Soren just stared. His whole manner had a reptilian blankness to it. It was how he’d beaten Cooper in the first place. Everyone else’s body betrayed their intentions, but Soren’s perception of time meant that he essentially had no intentions.

Remember the restaurant. One second you’re having breakfast with your kids, the next there’s screaming and a rain of blood, and this man showing the same lack of expression as he analyzes the motion of a second bodyguard and puts his knife where it will do the most damage.

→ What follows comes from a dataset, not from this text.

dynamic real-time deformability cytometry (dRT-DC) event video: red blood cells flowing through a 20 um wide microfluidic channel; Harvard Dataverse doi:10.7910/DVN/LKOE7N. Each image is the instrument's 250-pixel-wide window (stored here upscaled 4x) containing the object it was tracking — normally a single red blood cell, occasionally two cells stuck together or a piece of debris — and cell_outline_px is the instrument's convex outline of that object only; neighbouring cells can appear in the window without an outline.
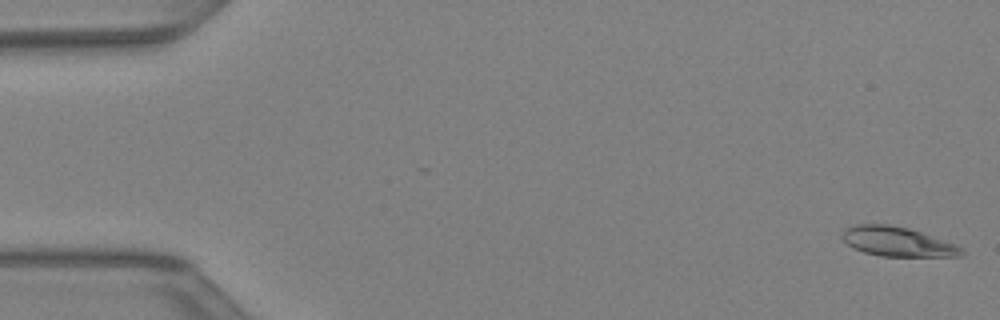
{"species": "Egyptian fruit bat (a non-hibernating species)", "species_latin": "Rousettus aegyptiacus", "temperature_condition": "warm", "stored_images_in_passage": 43, "camera_frame_rate_fps": 3000, "um_per_image_px": 0.085, "animal": {"sex": "female"}, "frame": {"image": 1, "passage_image": 1, "time_ms": 0.0, "image_size_px": [1000, 320], "cell_outline_px": [[964, 256], [880, 256], [864, 252], [848, 244], [840, 236], [844, 228], [856, 224], [888, 224], [908, 228], [956, 244], [964, 248]], "centroid_in_image_um": [76.29, 20.53], "position_along_channel_um": 8.7, "area_um2": 20.46}}
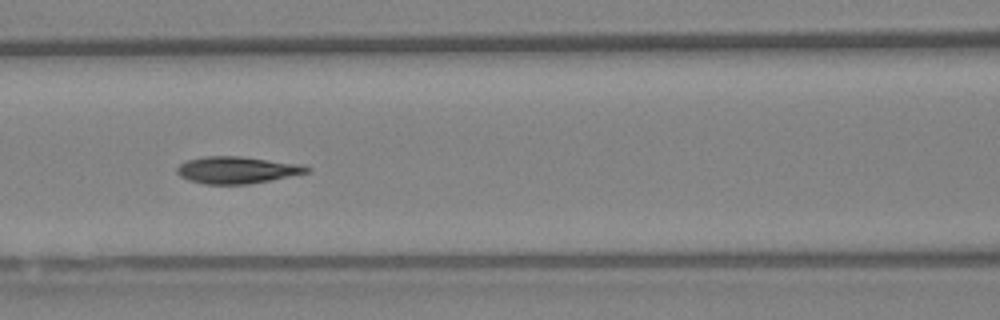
{"frame": {"image": 2, "passage_image": 19, "time_ms": 6.0, "image_size_px": [1000, 320], "cell_outline_px": [[312, 168], [308, 172], [272, 180], [248, 184], [204, 184], [188, 180], [180, 176], [176, 172], [176, 168], [180, 164], [188, 160], [204, 156], [240, 156], [300, 164]], "centroid_in_image_um": [20.12, 14.45], "position_along_channel_um": 146.5, "area_um2": 20.35}}
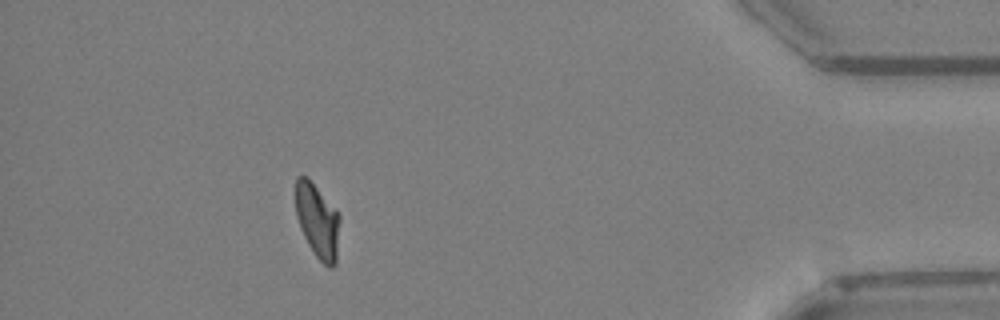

He killed two guards, bisected your hand, and stabbed you in the heart, and the only time you knew what he was going to do was when he put Todd in a coma.

“Do you know where you are?”

Nothing.

“I realize that you’re not exactly a people person,” Cooper said, “but the whole interaction thing works better if you use your words.”

Nothing.

Cooper leaned back and crossed a leg at the knee. He studied the man. Skin pale and pulse steady, though elevated from the readings he’d noticed on the monitor outside. No tremor in the hands. No widening in the pupils.

Could he have lost track of reality? This place would be enough to drive a normal man mad, much less Soren.

There was a scar on his left shin, healing but still shiny. No surprise; the last time they’d met, Cooper had stomped the leg with enough force to snap the tibia and drive it through muscle and skin. Adopting a smug smile, he gestured at the scar. “I see they fixed you up.”

The muscles around Soren’s eyes contracted, and his nostrils flared. Just the tiniest flicker, but enough for Cooper to catch, and he pushed his advantage. “How about the hand? Jerking off lefty since I broke all the fingers on your right?”

Again, the quick flash, there and then gone.